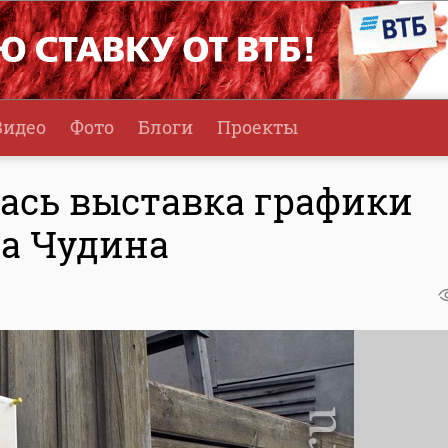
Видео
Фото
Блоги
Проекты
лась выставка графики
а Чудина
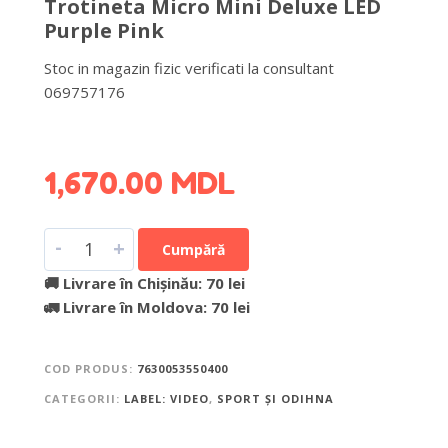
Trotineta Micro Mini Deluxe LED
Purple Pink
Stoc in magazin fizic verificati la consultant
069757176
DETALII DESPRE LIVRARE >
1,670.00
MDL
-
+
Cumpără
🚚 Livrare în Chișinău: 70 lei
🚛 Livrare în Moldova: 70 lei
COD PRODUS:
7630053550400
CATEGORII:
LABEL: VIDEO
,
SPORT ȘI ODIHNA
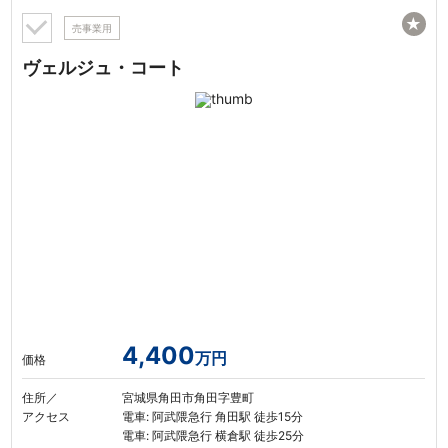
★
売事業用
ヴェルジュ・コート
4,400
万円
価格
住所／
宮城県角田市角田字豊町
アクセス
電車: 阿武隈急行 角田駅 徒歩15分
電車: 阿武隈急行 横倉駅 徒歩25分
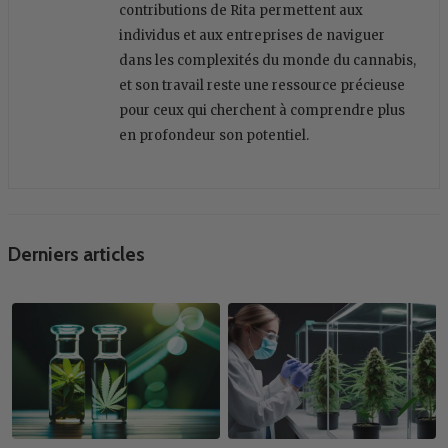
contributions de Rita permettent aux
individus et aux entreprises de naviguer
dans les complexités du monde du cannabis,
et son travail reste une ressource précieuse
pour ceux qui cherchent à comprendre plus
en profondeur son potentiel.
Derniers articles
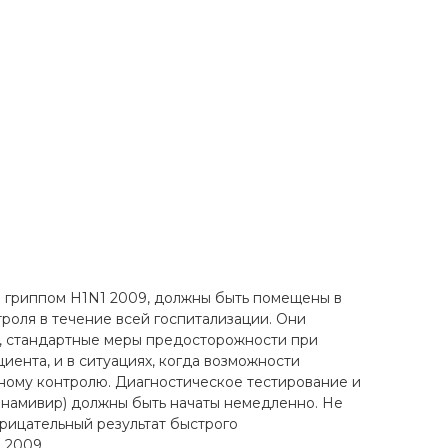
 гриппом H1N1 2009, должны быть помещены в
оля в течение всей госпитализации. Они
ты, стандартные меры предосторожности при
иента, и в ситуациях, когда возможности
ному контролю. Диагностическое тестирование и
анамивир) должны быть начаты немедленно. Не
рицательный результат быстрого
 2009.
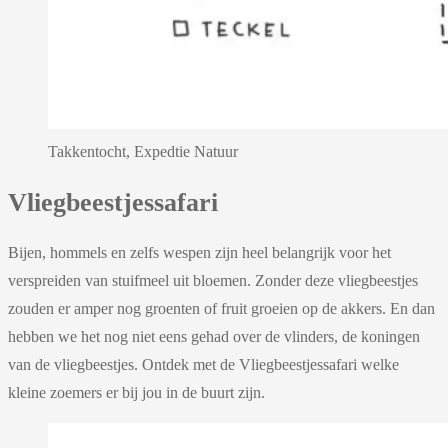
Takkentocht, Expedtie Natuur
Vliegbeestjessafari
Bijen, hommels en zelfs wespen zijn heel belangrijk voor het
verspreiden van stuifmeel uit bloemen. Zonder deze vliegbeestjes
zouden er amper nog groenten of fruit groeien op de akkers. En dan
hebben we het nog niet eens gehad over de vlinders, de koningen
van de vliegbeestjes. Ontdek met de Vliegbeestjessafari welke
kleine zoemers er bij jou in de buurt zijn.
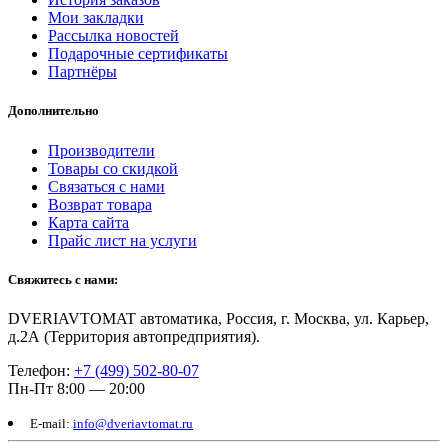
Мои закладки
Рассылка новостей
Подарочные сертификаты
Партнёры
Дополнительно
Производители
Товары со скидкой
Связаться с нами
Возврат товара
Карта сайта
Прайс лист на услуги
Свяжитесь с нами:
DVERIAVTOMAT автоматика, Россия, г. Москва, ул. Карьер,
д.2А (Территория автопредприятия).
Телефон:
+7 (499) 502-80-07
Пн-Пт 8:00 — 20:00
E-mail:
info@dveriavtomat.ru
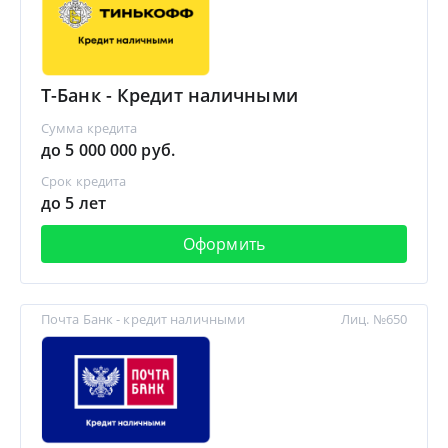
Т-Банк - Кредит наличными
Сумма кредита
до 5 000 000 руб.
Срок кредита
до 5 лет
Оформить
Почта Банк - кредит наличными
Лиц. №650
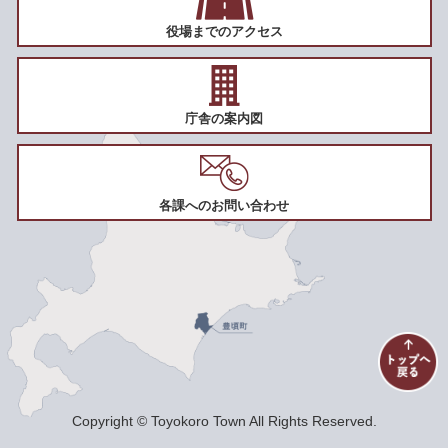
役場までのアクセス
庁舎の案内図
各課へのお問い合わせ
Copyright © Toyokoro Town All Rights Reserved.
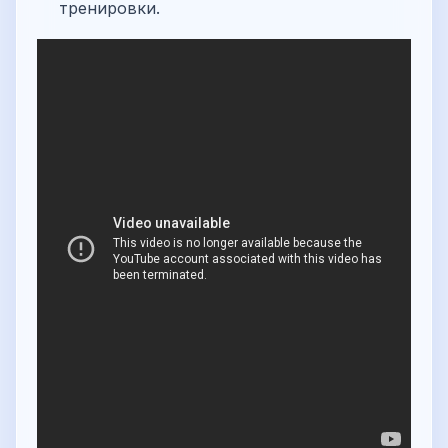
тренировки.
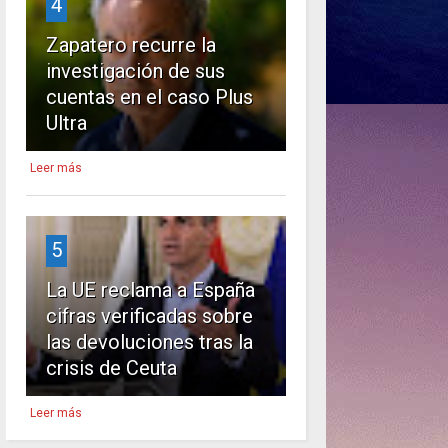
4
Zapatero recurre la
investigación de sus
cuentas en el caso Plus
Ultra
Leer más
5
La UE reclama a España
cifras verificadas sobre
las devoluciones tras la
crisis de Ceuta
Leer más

> _PROBLEM DETAILS_: Leave out the pictures and copy everything else in the records word for word.

> _EXERCISE RESPONSE_:
Видео
Фото
Блоги
Проекты
лась выставка графики
а Чудина
Trotineta Micro Mini Deluxe LED
Purple Pink
Stoc in magazin fizic verificati la consultant
069757176
DETALII DESPRE LIVRARE >
1,670.00
MDL
-
+
Cumpără
🚚 Livrare în Chișinău: 70 lei
🚛 Livrare în Moldova: 70 lei
COD PRODUS:
7630053550400
CATEGORII:
LABEL: VIDEO
,
SPORT ȘI ODIHNA
★
売事業用
ヴェルジュ・コート
4,400
万円
価格
住所／
宮城県角田市角田字豊町
アクセス
電車: 阿武隈急行 角田駅 徒歩15分
電車: 阿武隈急行 横倉駅 徒歩25分
contributions de Rita permettent aux
individus et aux entreprises de naviguer
dans les complexités du monde du cannabis,
et son travail reste une ressource précieuse
pour ceux qui cherchent à comprendre plus
en profondeur son potentiel.
Derniers articles
 гриппом H1N1 2009, должны быть помещены в
оля в течение всей госпитализации. Они
ты, стандартные меры предосторожности при
иента, и в ситуациях, когда возможности
ному контролю. Диагностическое тестирование и
анамивир) должны быть начаты немедленно. Не
рицательный результат быстрого
 2009.
Takkentocht, Expedtie Natuur
Vliegbeestjessafari
Bijen, hommels en zelfs wespen zijn heel belangrijk voor het
verspreiden van stuifmeel uit bloemen. Zonder deze vliegbeestjes
zouden er amper nog groenten of fruit groeien op de akkers. En dan
hebben we het nog niet eens gehad over de vlinders, de koningen
van de vliegbeestjes. Ontdek met de Vliegbeestjessafari welke
kleine zoemers er bij jou in de buurt zijn.
Мои закладки
Рассылка новостей
Подарочные сертификаты
Партнёры
Дополнительно
Производители
Товары со скидкой
Связаться с нами
Возврат товара
Карта сайта
Прайс лист на услуги
Свяжитесь с нами:
DVERIAVTOMAT автоматика, Россия, г. Москва, ул. Карьер,
д.2А (Территория автопредприятия).
Телефон:
+7 (499) 502-80-07
Пн-Пт 8:00 — 20:00
E-mail:
info@dveriavtomat.ru
Т-Банк - Кредит наличными
Сумма кредита
до 5 000 000 руб.
Срок кредита
до 5 лет
Оформить
Почта Банк - кредит наличными
Лиц. №650
役場までのアクセス
庁舎の案内図
各課へのお問い合わせ
Copyright © Toyokoro Town All Rights Reserved.
тренировки.
4
Zapatero recurre la
investigación de sus
cuentas en el caso Plus
Ultra
Leer más
5
La UE reclama a España
cifras verificadas sobre
las devoluciones tras la
crisis de Ceuta
Leer más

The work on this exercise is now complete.